Quanti di noi, si sono trovati in simili frangenti; umanamente delusi, disillusi, fragili.
 
Capendo e, vedendo tutto questo “l’altro e noi”, il perdono verrà da sé.

Così facendo, con questo atteggiamento non ci porremo più, probabilmente, nemmeno la domanda: perdono o non perdono.

Vivendo noi stessi, stando su noi stessi probabilmente, non dovremo nemmeno porci più la domanda “perdono oppure no”? Questo perché non ci sentiremo più offesi dai limiti altrui anzi, molto probabilmente aiuteremo loro – a volte senza nemmeno esserne coscienti -  a superarli.

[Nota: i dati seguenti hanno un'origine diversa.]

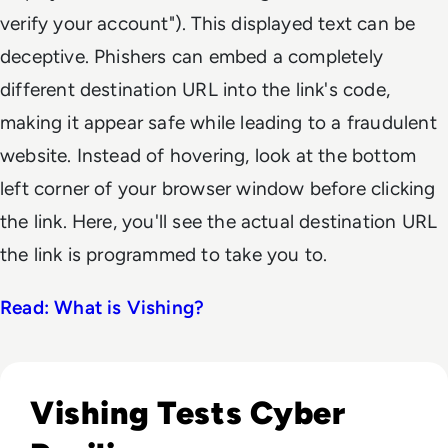
verify your account"). This displayed text can be
deceptive. Phishers can embed a completely
different destination URL into the link's code,
making it appear safe while leading to a fraudulent
website. Instead of hovering, look at the bottom
left corner of your browser window before clicking
the link. Here, you'll see the actual destination URL
the link is programmed to take you to.
Read: What is Vishing?
Read Google Tracks UNC6671 Behind Blackstone Voice Phis
Vishing Tests Cyber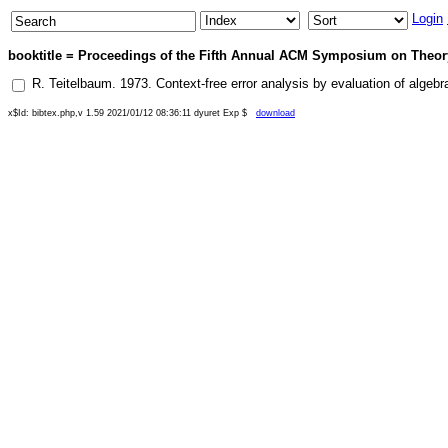
Login
booktitle = Proceedings of the Fifth Annual ACM Symposium on Theory
R. Teitelbaum
.
1973
.
Context-free error analysis by evaluation of algebr
x$Id: bibtex.php,v 1.59 2021/01/12 08:36:11 dyuret Exp $
download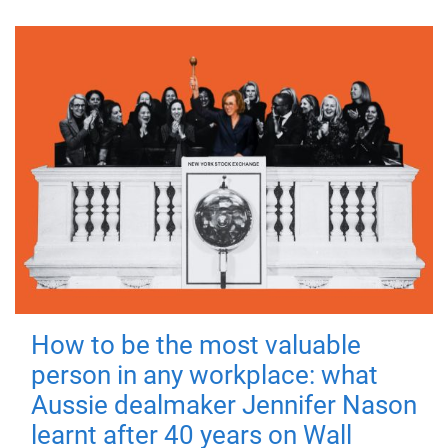
How to be the most valuable
person in any workplace: what
Aussie dealmaker Jennifer Nason
learnt after 40 years on Wall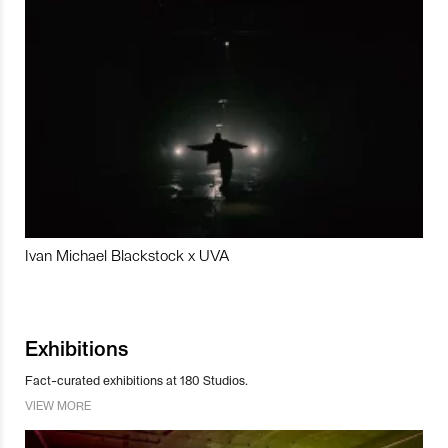
Ivan Michael Blackstock x UVA
Exhibitions
Fact-curated exhibitions at 180 Studios.
VIEW MORE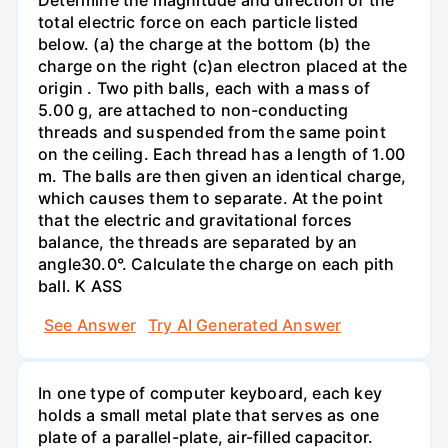
total electric force on each particle listed
below. (a) the charge at the bottom (b) the
charge on the right (c)an electron placed at the
origin . Two pith balls, each with a mass of
5.00 g, are attached to non-conducting
threads and suspended from the same point
on the ceiling. Each thread has a length of 1.00
m. The balls are then given an identical charge,
which causes them to separate. At the point
that the electric and gravitational forces
balance, the threads are separated by an
angle30.0°. Calculate the charge on each pith
ball. K ASS
See Answer
Try AI Generated Answer
In one type of computer keyboard, each key
holds a small metal plate that serves as one
plate of a parallel-plate, air-filled capacitor.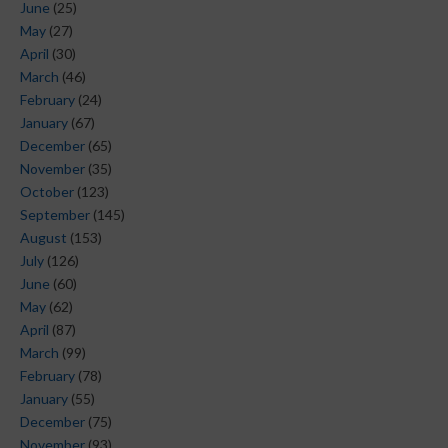
June
(25)
May
(27)
April
(30)
March
(46)
February
(24)
January
(67)
December
(65)
November
(35)
October
(123)
September
(145)
August
(153)
July
(126)
June
(60)
May
(62)
April
(87)
March
(99)
February
(78)
January
(55)
December
(75)
November
(93)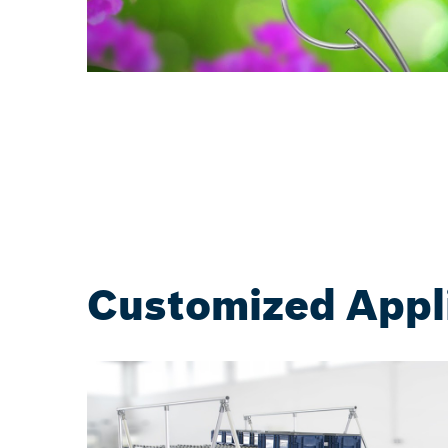
Customized Appl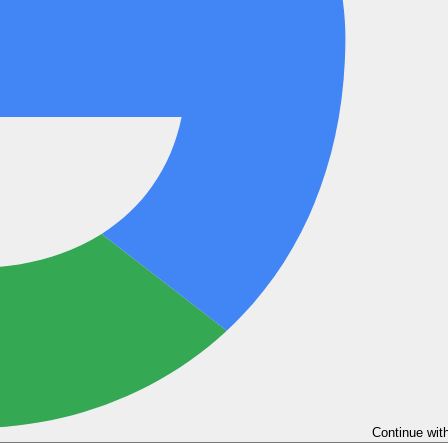
Continue wit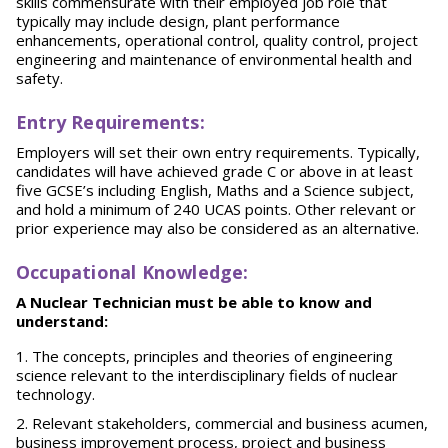
skills commensurate with their employed job role that
typically may include design, plant performance
enhancements, operational control, quality control, project
engineering and maintenance of environmental health and
safety.
E
nt
r
y Requirements:
Employers will set their own entry requirements. Typically,
candidates will have achieved grade C or above in at least
five GCSE’s including English, Maths and a Science subject,
and hold a minimum of 240 UCAS points. Other relevant or
prior experience may also be considered as an alternative.
O
ccupational Knowledge:
A Nuclear Technician must be able to know and
understand:
The concepts, principles and theories of engineering
science relevant to the interdisciplinary fields of nuclear
technology.
Relevant stakeholders, commercial and business acumen,
business improvement process, project and business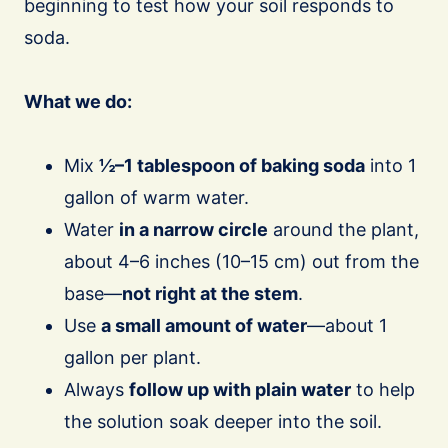
beginning to test how your soil responds to
soda.
What we do:
Mix
½–1 tablespoon of baking soda
into 1
gallon of warm water.
Water
in a narrow circle
around the plant,
about 4–6 inches (10–15 cm) out from the
base—
not right at the stem
.
Use
a small amount of water
—about 1
gallon per plant.
Always
follow up with plain water
to help
the solution soak deeper into the soil.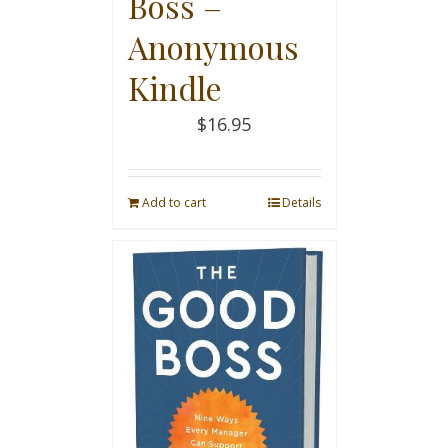
Boss –
Anonymous
Kindle
$
16.95
Add to cart
Details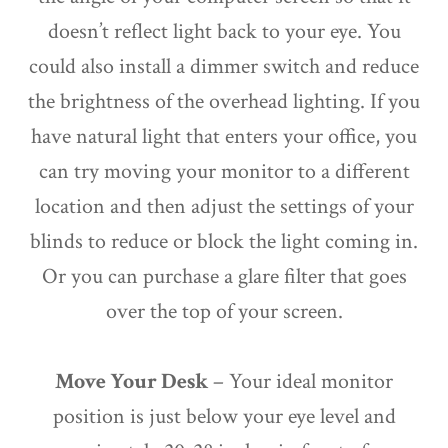
doesn’t reflect light back to your eye. You
could also install a dimmer switch and reduce
the brightness of the overhead lighting. If you
have natural light that enters your office, you
can try moving your monitor to a different
location and then adjust the settings of your
blinds to reduce or block the light coming in.
Or you can purchase a glare filter that goes
over the top of your screen.
Move Your Desk
– Your ideal monitor
position is just below your eye level and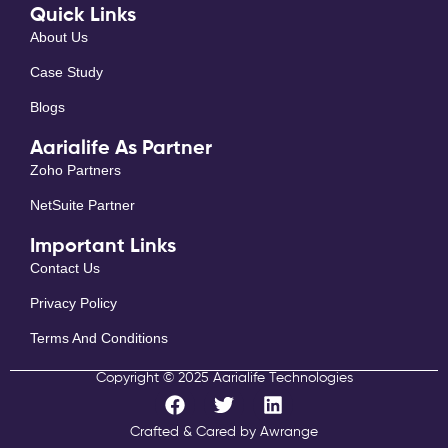
Quick Links
About Us
Case Study
Blogs
Aarialife As Partner
Zoho Partners
NetSuite Partner
Important Links
Contact Us
Privacy Policy
Terms And Conditions
Copyright © 2025 Aarialife Technologies
F
T
L
a
w
i
c
i
n
Crafted & Cared by Awrange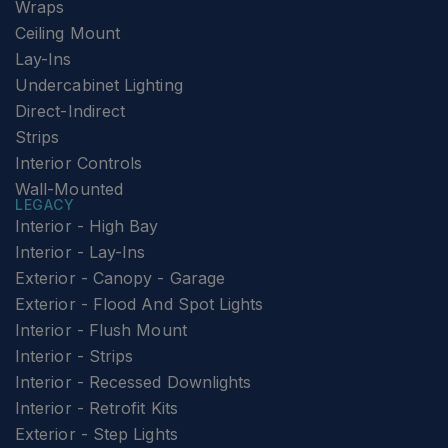
Wraps
Ceiling Mount
Lay-Ins
Undercabinet Lighting
Direct-Indirect
Strips
Interior Controls
Wall-Mounted
LEGACY
Interior - High Bay
Interior - Lay-Ins
Exterior - Canopy - Garage
Exterior - Flood And Spot Lights
Interior - Flush Mount
Interior - Strips
Interior - Recessed Downlights
Interior - Retrofit Kits
Exterior - Step Lights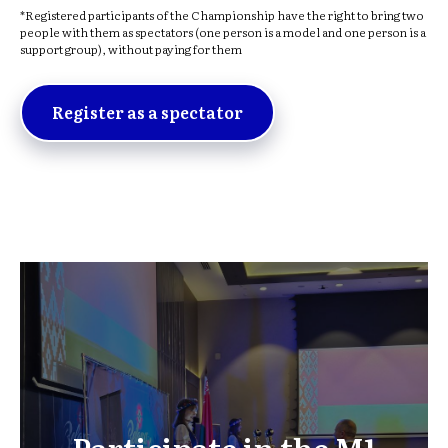
*Registered participants of the Championship have the right to bring two
people with them as spectators (one person is a model and one person is a
support group), without paying for them
Register as a spectator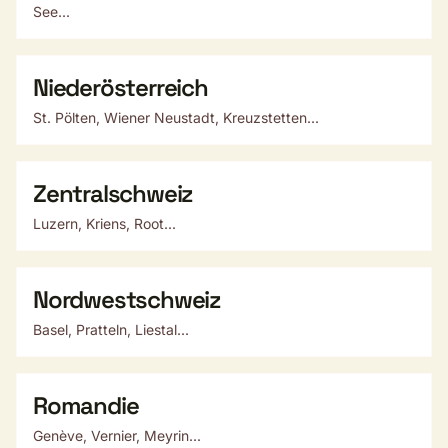
See...
Niederösterreich
St. Pölten, Wiener Neustadt, Kreuzstetten...
Zentralschweiz
Luzern, Kriens, Root...
Nordwestschweiz
Basel, Pratteln, Liestal...
Romandie
Genève, Vernier, Meyrin...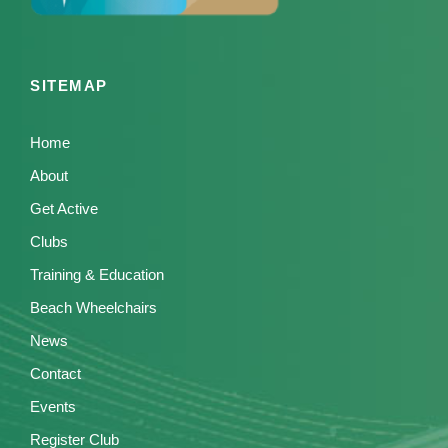
SITEMAP
Home
About
Get Active
Clubs
Training & Education
Beach Wheelchairs
News
Contact
Events
Register Club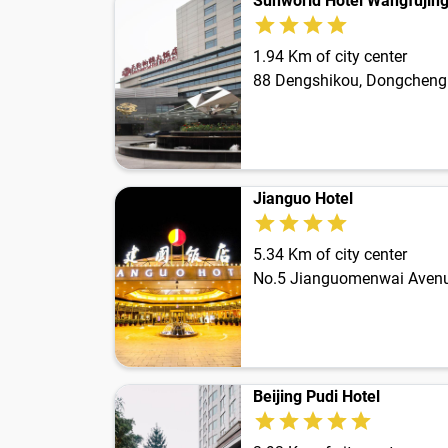
Sunworld Hotel Wangfujin
1.94 Km of city center
88 Dengshikou, Dongcheng 
Jianguo Hotel
5.34 Km of city center
No.5 Jianguomenwai Avenu
Beijing Pudi Hotel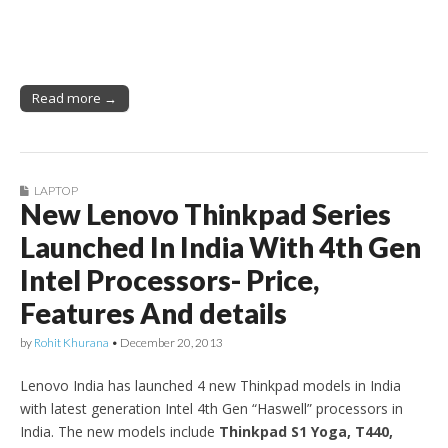
Read more →
LAPTOP
New Lenovo Thinkpad Series
Launched In India With 4th Gen
Intel Processors- Price,
Features And details
by
Rohit Khurana
•
December 20, 2013
Lenovo India has launched 4 new Thinkpad models in India
with latest generation Intel 4th Gen “Haswell” processors in
India. The new models include
Thinkpad S1 Yoga, T440,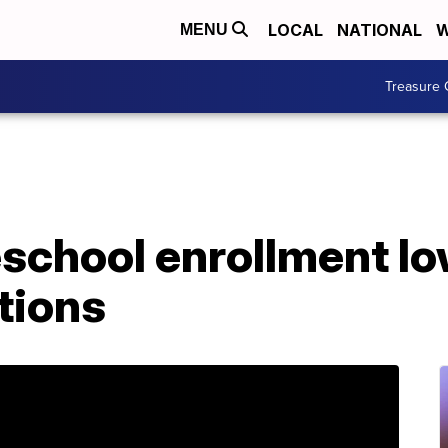
LOCAL
NATIONAL
W
MENU
Treasure 
eschool enrollment 
tions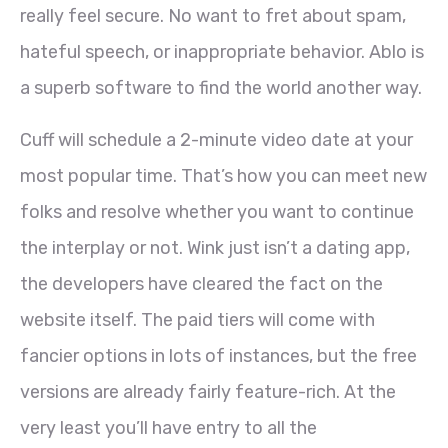
really feel secure. No want to fret about spam,
hateful speech, or inappropriate behavior. Ablo is
a superb software to find the world another way.
Cuff will schedule a 2-minute video date at your
most popular time. That’s how you can meet new
folks and resolve whether you want to continue
the interplay or not. Wink just isn’t a dating app,
the developers have cleared the fact on the
website itself. The paid tiers will come with
fancier options in lots of instances, but the free
versions are already fairly feature-rich. At the
very least you’ll have entry to all the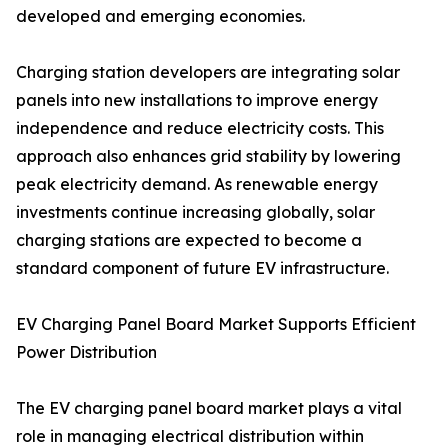
developed and emerging economies.
Charging station developers are integrating solar
panels into new installations to improve energy
independence and reduce electricity costs. This
approach also enhances grid stability by lowering
peak electricity demand. As renewable energy
investments continue increasing globally, solar
charging stations are expected to become a
standard component of future EV infrastructure.
EV Charging Panel Board Market Supports Efficient
Power Distribution
The EV charging panel board market plays a vital
role in managing electrical distribution within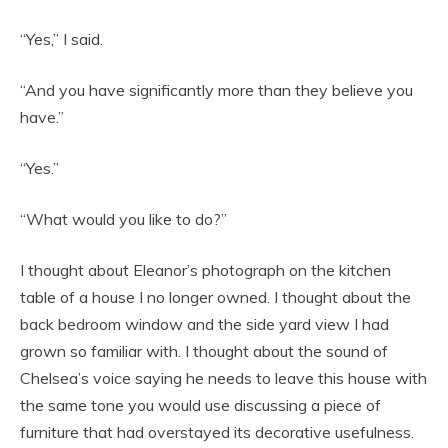
“Yes,” I said.
“And you have significantly more than they believe you
have.”
“Yes.”
“What would you like to do?”
I thought about Eleanor’s photograph on the kitchen
table of a house I no longer owned. I thought about the
back bedroom window and the side yard view I had
grown so familiar with. I thought about the sound of
Chelsea’s voice saying he needs to leave this house with
the same tone you would use discussing a piece of
furniture that had overstayed its decorative usefulness.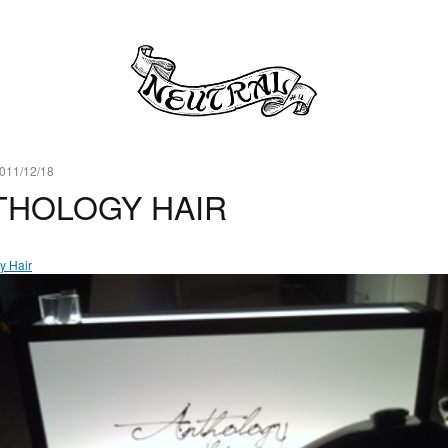
011/12/18
THOLOGY HAIR
y Hair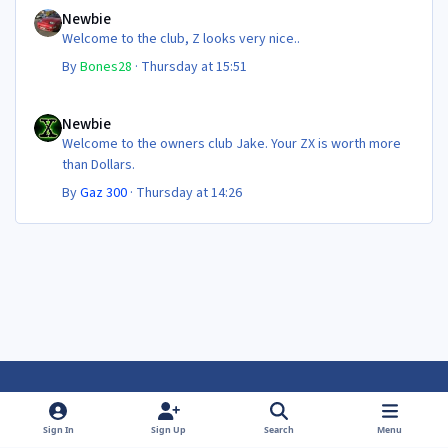
Newbie
Welcome to the club, Z looks very nice..
By
Bones28
·
Thursday at 15:51
Newbie
Newbie
Welcome to the owners club Jake. Your ZX is worth more
than Dollars.
By
Gaz 300
·
Thursday at 14:26
Light Mode
Dark Mode
System Preference
f
f
Sign In
Sign Up
Search
Menu
a
a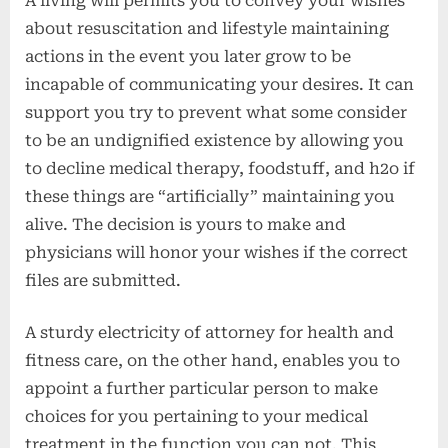
A living will permits you to convey your wishes
about resuscitation and lifestyle maintaining
actions in the event you later grow to be
incapable of communicating your desires. It can
support you try to prevent what some consider
to be an undignified existence by allowing you
to decline medical therapy, foodstuff, and h2o if
these things are “artificially” maintaining you
alive. The decision is yours to make and
physicians will honor your wishes if the correct
files are submitted.
A sturdy electricity of attorney for health and
fitness care, on the other hand, enables you to
appoint a further particular person to make
choices for you pertaining to your medical
treatment in the function you can not. This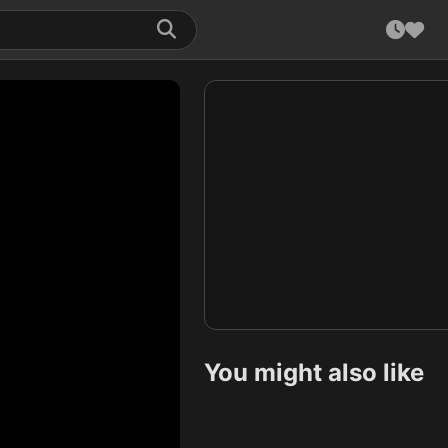
You might also like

Quindi cerchiamo di ampliare il nostro modo di vedere e percepire e sentire e pensare “l’ALTRO”, non solamente per quello che potrà darci o toglierci.
                                                   
Largo all’umanità e alla spontaneità.
                                                             ooo0ooo
 
Quando ho camminato fuori dalla porta verso il cancello che avrebbe portato alla mia libertà, sapevo che se non avessi lasciato l’amarezza e l’odio dietro di me, sarei rimasto ancora in prigione.
 
(Nelson Mandela)

Essere un cristiano significa perdonare l’imperdonabile, perché Dio ha perdonato l’imperdonabile in te.
 
(CS Lewis)

Perdona i tuoi nemici, ma non dimenticare mai i loro nomi.
 
(John Fitzgerald Kennedy)

Siamo tutti impastati di debolezze e di errori; perdoniamoci reciprocamente le nostre sciocchezze: questa è la prima legge di natura.
 
(Voltaire)

Padre, perdona loro, perché non sanno quello che fanno!